The two quarterbacks jockeying for the starting job, junior Garrett Greene and redshirt-freshman Nicco Marchiol, each played last season. Greene started two games while Marchiol played as an injury replacement in the season finale.
“There’s no way it hurts,” Reagan said of their playing experience in 2022. “That experience is going to go a long way with (Greene’s) development, he’s been in the fire. Even with Nicco, the two and a half quarters he got to play versus Oklahoma State is priceless for him.”
Saturday’s scrimmage will provide more live reps for the young signal-callers and Reagan will be watching closely for how they handle it.
“I am looking for a 90% grade or high on all decision-making,” Reagan said. “That’s run reads, RPOs and pass game. Is that completion percentage, no, but I want them to be 90% or higher on decision-making on what they’re supposed to do with the football.”
Reagan estimated the quarterback group has been hovering around 86% on decision-making this fall so Greene and Marchiol getting to 90% is doable.
“If we can get to that point, then we’re going to be just fine,” he said.
There is no doubt Lee Kpogba will be WVU’s mike linebacker, but the other inside spot, will, is a question mark at the moment.
“(We’re) preparing them for (Saturday) night when we scrimmage,” linebackers coach and special teams coordinator Jeff Koonz said Friday. “We’ve had a lot of live opportunities to get evaluations, but we’ve been gearing everything towards this second week where we have to start making decisions.”
Koonz said there are five players competing for the starting will linebacker position, Jairo Faverus, Trey Lathan, Tirek Austin-Cave, Caden Biser and Ben Cutter. Faverus is making the transition from defensive back to linebacker, Lathan redshirted last season, Austin-Cave if a former Miami transfer, Biser is in his third season and Cutter is a true freshman.

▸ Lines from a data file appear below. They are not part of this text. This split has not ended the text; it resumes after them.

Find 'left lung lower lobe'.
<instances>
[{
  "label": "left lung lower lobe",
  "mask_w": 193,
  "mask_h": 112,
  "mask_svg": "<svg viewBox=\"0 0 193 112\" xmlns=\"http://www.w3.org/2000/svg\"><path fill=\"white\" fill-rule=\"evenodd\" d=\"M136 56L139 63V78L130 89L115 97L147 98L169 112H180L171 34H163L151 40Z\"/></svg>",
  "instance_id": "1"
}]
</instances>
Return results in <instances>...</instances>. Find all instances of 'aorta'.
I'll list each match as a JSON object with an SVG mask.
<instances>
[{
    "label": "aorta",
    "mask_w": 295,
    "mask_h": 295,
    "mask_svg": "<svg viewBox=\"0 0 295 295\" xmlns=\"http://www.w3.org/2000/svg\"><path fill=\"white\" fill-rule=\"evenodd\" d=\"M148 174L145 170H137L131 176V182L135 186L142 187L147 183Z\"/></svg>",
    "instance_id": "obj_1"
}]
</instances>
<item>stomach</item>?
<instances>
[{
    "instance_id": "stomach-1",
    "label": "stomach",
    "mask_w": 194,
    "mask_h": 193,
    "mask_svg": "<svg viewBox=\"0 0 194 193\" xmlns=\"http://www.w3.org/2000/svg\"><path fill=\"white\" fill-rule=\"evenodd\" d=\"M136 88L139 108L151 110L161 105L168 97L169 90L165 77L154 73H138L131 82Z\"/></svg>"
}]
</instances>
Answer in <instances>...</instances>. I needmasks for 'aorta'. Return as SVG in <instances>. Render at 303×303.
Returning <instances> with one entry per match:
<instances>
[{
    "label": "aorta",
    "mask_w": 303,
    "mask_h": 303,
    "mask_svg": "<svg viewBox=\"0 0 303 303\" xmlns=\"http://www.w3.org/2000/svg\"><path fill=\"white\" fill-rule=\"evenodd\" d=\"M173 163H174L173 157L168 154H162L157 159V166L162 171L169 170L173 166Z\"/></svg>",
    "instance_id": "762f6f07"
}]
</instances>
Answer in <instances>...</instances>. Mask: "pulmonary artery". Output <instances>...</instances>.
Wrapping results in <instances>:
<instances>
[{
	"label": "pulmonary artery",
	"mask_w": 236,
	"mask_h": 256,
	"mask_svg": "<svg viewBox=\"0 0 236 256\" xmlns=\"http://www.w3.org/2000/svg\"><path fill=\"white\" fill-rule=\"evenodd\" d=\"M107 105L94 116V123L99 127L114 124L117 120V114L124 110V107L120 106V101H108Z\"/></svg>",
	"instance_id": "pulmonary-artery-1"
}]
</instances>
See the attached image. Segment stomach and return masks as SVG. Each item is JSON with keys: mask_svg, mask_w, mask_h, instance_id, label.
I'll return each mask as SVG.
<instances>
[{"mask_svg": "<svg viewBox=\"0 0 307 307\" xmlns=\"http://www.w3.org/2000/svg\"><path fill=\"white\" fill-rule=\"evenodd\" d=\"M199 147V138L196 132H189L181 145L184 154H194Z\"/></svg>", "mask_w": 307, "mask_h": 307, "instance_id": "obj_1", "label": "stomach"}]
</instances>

“Above everything else, it’s going to be effort and physicality,” Koonz said. “Effort and physicality is going to be what decides it. We’ve got to have guys that play within the defense, they’ve got to do their job but at the end of the day, if they’re not playing physical and they’re not playing with relentless effort, they’re not going to play.”
Another important area of evaluation in Saturday’s scrimmage will be special teams. Like with the quarterbacks, coaches run special teams drills in practice, but the scrimmage will be the chance to see live reps.
“In this (scrimmage) we’ll be able to put guys where it’s the first (team) on the opposite side rather than the young guys that are giving us a look to teach,” Koonz said. “We’re going to put some of our punt block guys out there and now they’re going to have to protect against some of our guys and they’re going to have to cover the punt against guys that are trained.”
Koonz said he confers with other position coaches about which players to use on certain units — punt block, punt protection, kickoff coverage, etc.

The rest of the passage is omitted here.